Monday, September 9, 2013

The Sky is Falling Again.

This time I'm writing before I read anything anyone else wrote.  This is what really happened:

Weeden started out shaky.  He screwed up with the first interception.  This was a pass that he would throw with his coach's approval had Gordon been the reciever.  Yes, into double coverage.  Gordon would have had it, probably for a touchdown.

He'd been throwing it in practice, and probably couldn't help trying it with Benjamin.  He lofted the ball and dropped it right in the middle of the bracket, exactly where Gordon would have reached up and grabbed it.

Except it was to a guy who is a full half a foot shorter.

Still, Solomon Wilcotts criticized Benjamin for not fighting for the ball.  He felt that even though he's a shrimp, he could have jumped and got a hand on the ball to prevent the interception.

Solly is an ex-safety, you know.

Weeden started out shaky.  That was a mistake--due to who the target was.  Perfect, perfect throw--but a mistake.

Then he threw behind Cameron.  It went off Cameron's hands for a pick.  That was a bad throw.  Not because it was too hard, for crying out loud, but because it was behind him.  It was inaccuracy, not touch.  Weeden has great touch.

By design, that's a hard pass because it's meant to reach Cameron before the defenders can react to it; so that he gets it with room to turn upfield and run a few yards before they can close on him.

Yeah, Weeden blew that one, too.  Okay. And then he got behind and started getting creamed.  But this is where I sat up and noticed:  He was scrambling around, throwing it away, but--

He completed one pass off his back foot.  Then he threw another that somebody dropped while he was running for the sidelines.  He couldn't do that stuff last season!  If his feet weren't planted, he couldn't hit the broad side of a barn!  Turner (or somebody) has taught him how to walk and chew gum at the same time!

He was fighting through it, delivering under pressure and after being sacked and beat up.  Except nobody was there to recieve the package.  That is, they dropped it.  Everybody dropped passes.  

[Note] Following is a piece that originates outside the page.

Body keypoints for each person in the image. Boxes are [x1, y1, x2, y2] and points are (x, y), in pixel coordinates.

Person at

But listen to me!  Watch the game again!  I'm telling you, okay the first quarter or so was on Weeden.  Okay he was screwing up again.  But then he got better.  HE was doing as well as anybody could with the heat he was taking, but now his teammates were letting him down.

Another interception.  Perfect pass!  Dead on!  Deflected by the reciever and I'm hearing people bashing Weeden for it!  

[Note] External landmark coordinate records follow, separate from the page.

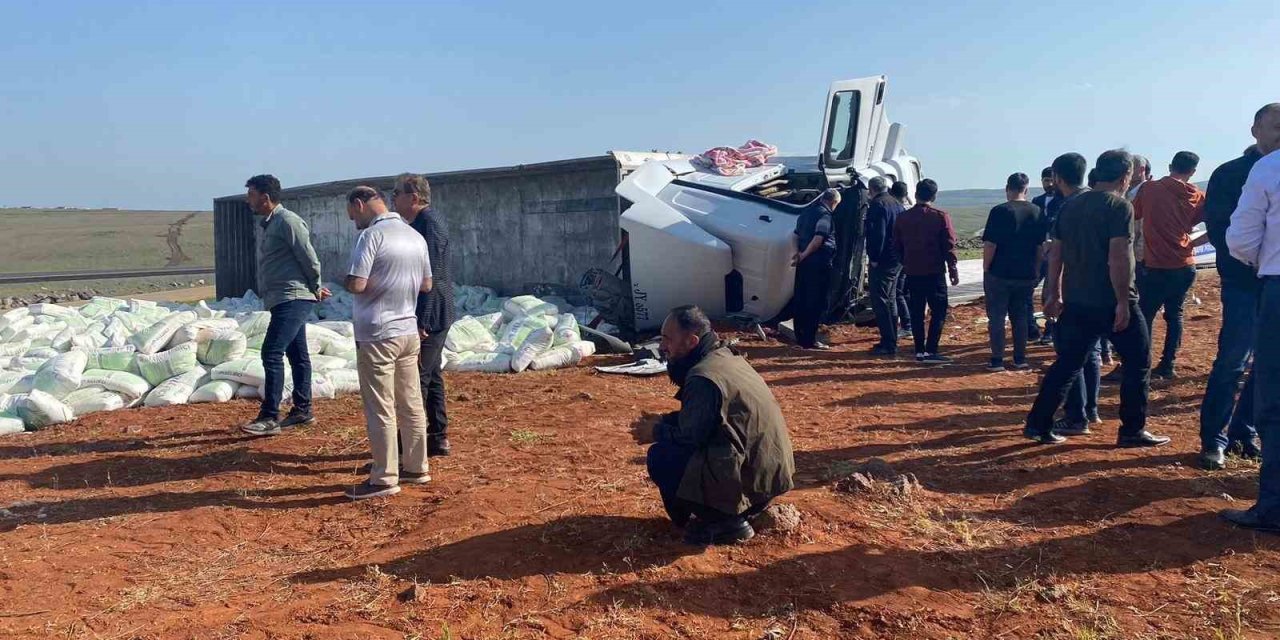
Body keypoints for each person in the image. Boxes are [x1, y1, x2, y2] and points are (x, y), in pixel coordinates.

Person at [1023, 151, 1169, 447]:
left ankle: (1038, 424)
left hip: (1077, 300)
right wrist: (1123, 302)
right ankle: (1131, 430)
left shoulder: (1070, 206)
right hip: (1111, 301)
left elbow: (1056, 255)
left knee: (1067, 364)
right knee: (1139, 362)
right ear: (1126, 176)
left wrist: (1053, 293)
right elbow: (1118, 258)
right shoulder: (1119, 206)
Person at [630, 305, 795, 545]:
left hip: (750, 487)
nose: (662, 347)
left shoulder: (702, 377)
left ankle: (724, 522)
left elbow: (691, 438)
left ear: (692, 341)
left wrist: (655, 431)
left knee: (662, 456)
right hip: (769, 481)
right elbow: (714, 419)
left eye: (667, 339)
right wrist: (665, 420)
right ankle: (725, 513)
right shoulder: (724, 356)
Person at [1198, 104, 1280, 471]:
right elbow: (1220, 231)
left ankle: (1243, 434)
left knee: (1267, 365)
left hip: (1273, 283)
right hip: (1245, 283)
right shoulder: (1231, 173)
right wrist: (1256, 264)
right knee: (1233, 362)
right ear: (1255, 130)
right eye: (1275, 126)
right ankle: (1213, 439)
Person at [342, 187, 434, 500]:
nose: (352, 220)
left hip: (377, 333)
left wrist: (346, 279)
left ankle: (383, 477)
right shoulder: (414, 236)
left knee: (380, 406)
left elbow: (357, 283)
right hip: (408, 331)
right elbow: (427, 284)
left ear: (359, 204)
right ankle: (417, 466)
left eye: (352, 213)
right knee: (410, 403)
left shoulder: (371, 236)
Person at [241, 175, 331, 437]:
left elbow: (309, 256)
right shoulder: (270, 224)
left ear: (265, 198)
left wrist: (315, 286)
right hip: (282, 298)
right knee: (297, 355)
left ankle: (270, 416)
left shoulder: (288, 221)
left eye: (252, 195)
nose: (249, 200)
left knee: (271, 351)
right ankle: (303, 410)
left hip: (294, 297)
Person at [1222, 136, 1280, 534]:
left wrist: (1264, 263)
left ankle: (1273, 509)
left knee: (1274, 400)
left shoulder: (1269, 166)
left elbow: (1241, 238)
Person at [394, 173, 456, 457]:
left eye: (397, 194)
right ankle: (438, 436)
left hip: (432, 313)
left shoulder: (428, 225)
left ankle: (410, 441)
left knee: (416, 376)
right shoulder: (424, 223)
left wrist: (422, 321)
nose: (393, 200)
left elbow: (428, 277)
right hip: (437, 310)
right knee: (432, 375)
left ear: (414, 198)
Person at [1133, 152, 1208, 380]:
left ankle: (1139, 363)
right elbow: (1209, 226)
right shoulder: (1197, 196)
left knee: (1145, 315)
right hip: (1184, 264)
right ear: (1193, 172)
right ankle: (1168, 364)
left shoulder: (1150, 189)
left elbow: (1133, 213)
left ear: (1169, 165)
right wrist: (1188, 243)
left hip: (1156, 264)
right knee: (1175, 315)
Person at [981, 173, 1047, 371]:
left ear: (1007, 188)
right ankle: (1020, 358)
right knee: (1020, 316)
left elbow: (990, 244)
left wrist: (986, 266)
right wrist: (1035, 269)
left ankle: (997, 359)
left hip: (999, 272)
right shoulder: (1036, 211)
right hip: (1025, 273)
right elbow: (1039, 247)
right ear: (1026, 189)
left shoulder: (999, 211)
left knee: (997, 317)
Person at [893, 179, 959, 364]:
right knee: (938, 311)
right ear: (934, 196)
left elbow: (896, 245)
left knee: (916, 311)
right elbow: (949, 245)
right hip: (935, 272)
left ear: (916, 194)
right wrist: (952, 268)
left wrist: (905, 263)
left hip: (912, 272)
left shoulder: (903, 218)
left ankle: (919, 350)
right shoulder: (940, 216)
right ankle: (931, 350)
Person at [1101, 155, 1152, 379]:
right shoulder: (1124, 201)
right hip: (1125, 270)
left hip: (1136, 260)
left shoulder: (1145, 193)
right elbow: (1122, 250)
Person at [790, 189, 839, 349]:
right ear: (833, 202)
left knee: (801, 298)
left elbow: (796, 235)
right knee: (815, 301)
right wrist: (804, 255)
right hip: (817, 263)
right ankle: (809, 340)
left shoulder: (806, 213)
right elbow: (818, 238)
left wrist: (798, 254)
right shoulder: (825, 216)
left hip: (804, 262)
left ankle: (800, 336)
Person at [864, 177, 906, 356]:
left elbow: (877, 234)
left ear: (871, 189)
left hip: (883, 260)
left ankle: (888, 343)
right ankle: (891, 339)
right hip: (896, 259)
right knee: (891, 299)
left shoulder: (878, 205)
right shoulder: (897, 204)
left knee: (880, 301)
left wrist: (873, 257)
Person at [1029, 167, 1057, 341]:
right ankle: (1031, 328)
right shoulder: (1037, 201)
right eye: (1046, 180)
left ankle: (1050, 329)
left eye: (1051, 180)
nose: (1049, 183)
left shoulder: (1064, 200)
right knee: (1029, 288)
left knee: (1051, 290)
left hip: (1056, 251)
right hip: (1039, 252)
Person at [889, 181, 913, 338]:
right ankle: (909, 323)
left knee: (898, 292)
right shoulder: (910, 208)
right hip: (912, 256)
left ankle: (906, 325)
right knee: (906, 292)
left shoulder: (899, 211)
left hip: (902, 257)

That's what really happened.  I still can't say that Weeden will be Da Man, but I saw smart throws and accuracy.  He did NOT wilt under pressure!  It was NOT his fault!  

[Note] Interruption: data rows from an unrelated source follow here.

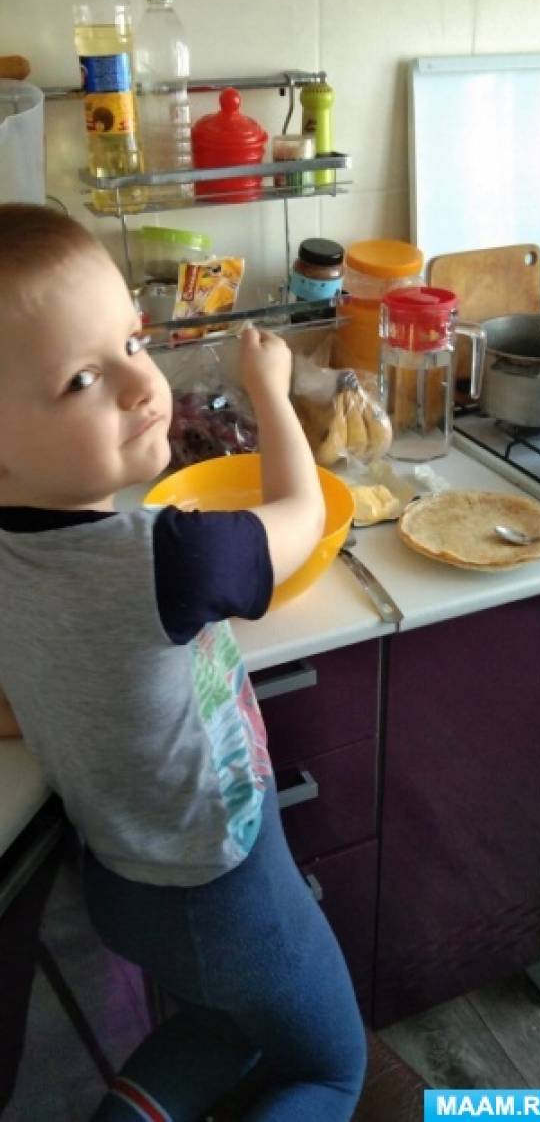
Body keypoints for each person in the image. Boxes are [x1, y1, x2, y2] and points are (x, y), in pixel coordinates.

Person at [0, 204, 366, 1121]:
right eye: (83, 378)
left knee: (224, 1018)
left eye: (131, 340)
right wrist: (269, 389)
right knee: (330, 1068)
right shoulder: (168, 559)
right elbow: (304, 513)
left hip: (123, 883)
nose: (143, 382)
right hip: (228, 888)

So I do feel better about him.  Astronomically better about him than about the right guard.  Could Gilkey do worse?  I doubt it!  Give the kid a chance, Chud!

So they didn't run later.  As Bernie Kosar explained in the simplest words he could use, and talking real slow, they were putting eight men in the box and the Browns were now behind.  They needed to pass.

The Browns don't have a powerful offensive line.  It's normally better in pass-protection, and the run-blocking is more finesse than power.  This team can't run against eight man fronts unless it uses two tight ends and blocks with both of them.

The stacked front opened up passing lanes as it was supposed to, but they threw the kitchen sink into the backfield, and recievers started dropping balls.

Schwartze is a really good right tackle, but was overmatched here, just like every other right tackle in the NFL.  That damn right guard might as well not have been on the damn field, so he had zero help.

Barnidge screwed up more than once, not bothering to chip the DE before going out for a pass.

You know when a tackle expects somebody to bump a guy toward the inside, he sets up for it so he can hammer him and make him stand still.  When the chip doesn't happen, the guy runs right around him.  He has to dive at him and maybe try to get away with holding him, because he's already lost a step against a guy that can run circles around him.  Literally.

When he does this, he opens up a huge, gaping gap beween himself and the (bad) right guard, just too good for the linebacker or safety to resist shooting through.

^(*)&^T$!!!it was the right side of the offensive line, Weeden early and the recievers late, and they had to pass more as the game progressed, they got behind, and they found the freaking Wall of China in front of them!

Say they sucked.  Say they're bad.  But just please, please, if you have no idea why, just stop talking after you say it.